A região de Santiago Norte é a maior e a mais produtiva região do país [47,7% da área total para o cultivo de Cabo Verde; 52,5% da área cultivada ]. Esta parte do país alberga aproximadamente ¼ da população nacional, o que representa uma força de trabalho extraordinária e um potencial de crescimento económico significativo para Cabo Verde.
Todo este potencial produtivo e de força de trabalho precisa de ser maximizado, em prol do desenvolvimento sustentável da região e, consequentemente, do país.
Na nossa visão e na ideia da maioria de santa-catarinenses que trabalham nas lides do campo, o município deve assumir o seu papel de motor de arranque de toda a região, para não só possibilitar e engendrar o desenvolvimento de Santa Catarina, como também, e sobretudo, de toda a região norte da ilha.
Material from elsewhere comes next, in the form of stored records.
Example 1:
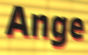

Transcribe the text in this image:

Ange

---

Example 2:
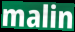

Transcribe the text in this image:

malin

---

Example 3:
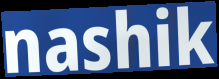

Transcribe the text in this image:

nashik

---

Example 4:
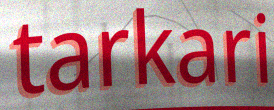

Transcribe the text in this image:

tarkari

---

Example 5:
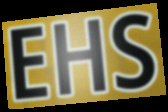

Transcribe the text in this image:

EHS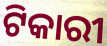
ଟିକାରୀ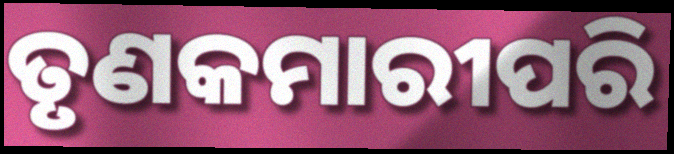
ତୃଣକମାରୀପରି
É, realmente, com muita audácia, persistência e liderança de quem conhece, de lés a lés, os atalhos, o suor e o cheiro da terra da nossa gente; quem conhece o caminho e se alimenta do vigor e conforto de uma liderança [carisma, moral e confiança da população santa-catarinense] visionária e comprometida, assumindo, publicamente, que um dos maiores esforços, é trazer novos sonhos e um novo mundo para o mundo rural santiaguense, em prol do bem-estar da sua singela gente.
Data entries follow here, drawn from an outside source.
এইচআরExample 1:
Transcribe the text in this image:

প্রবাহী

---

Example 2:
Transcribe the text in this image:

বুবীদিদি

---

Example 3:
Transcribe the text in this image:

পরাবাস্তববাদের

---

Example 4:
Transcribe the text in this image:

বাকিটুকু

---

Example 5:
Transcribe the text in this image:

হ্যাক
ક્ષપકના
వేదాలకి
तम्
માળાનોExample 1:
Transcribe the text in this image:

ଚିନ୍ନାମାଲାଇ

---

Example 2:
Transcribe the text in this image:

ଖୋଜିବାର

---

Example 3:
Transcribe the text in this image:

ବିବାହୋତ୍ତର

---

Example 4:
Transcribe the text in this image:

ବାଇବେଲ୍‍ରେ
A base desta nossa missão, é seguramente uma revolução, passando pela reorganização do mundo produtivo da região, privilegiando a criação do Parque Industrial Agroalimentar de Santa Catarina, para servir toda a região norte da ilha e Cabo Verde no seu todo.
A proposta que trazemos ao público para conhecimento e aperfeiçoamento, tem como objetivo:
1. Consolidar as principais politicas do Governo, principalmente nas metas de aceleração industrial do PEDS II; da Estratégia Nacional para Erradicação da Pobreza Extrema [+50% da população em situação de pobreza extrema vive no campo] e dos outros programas de Desenvolvimento do país.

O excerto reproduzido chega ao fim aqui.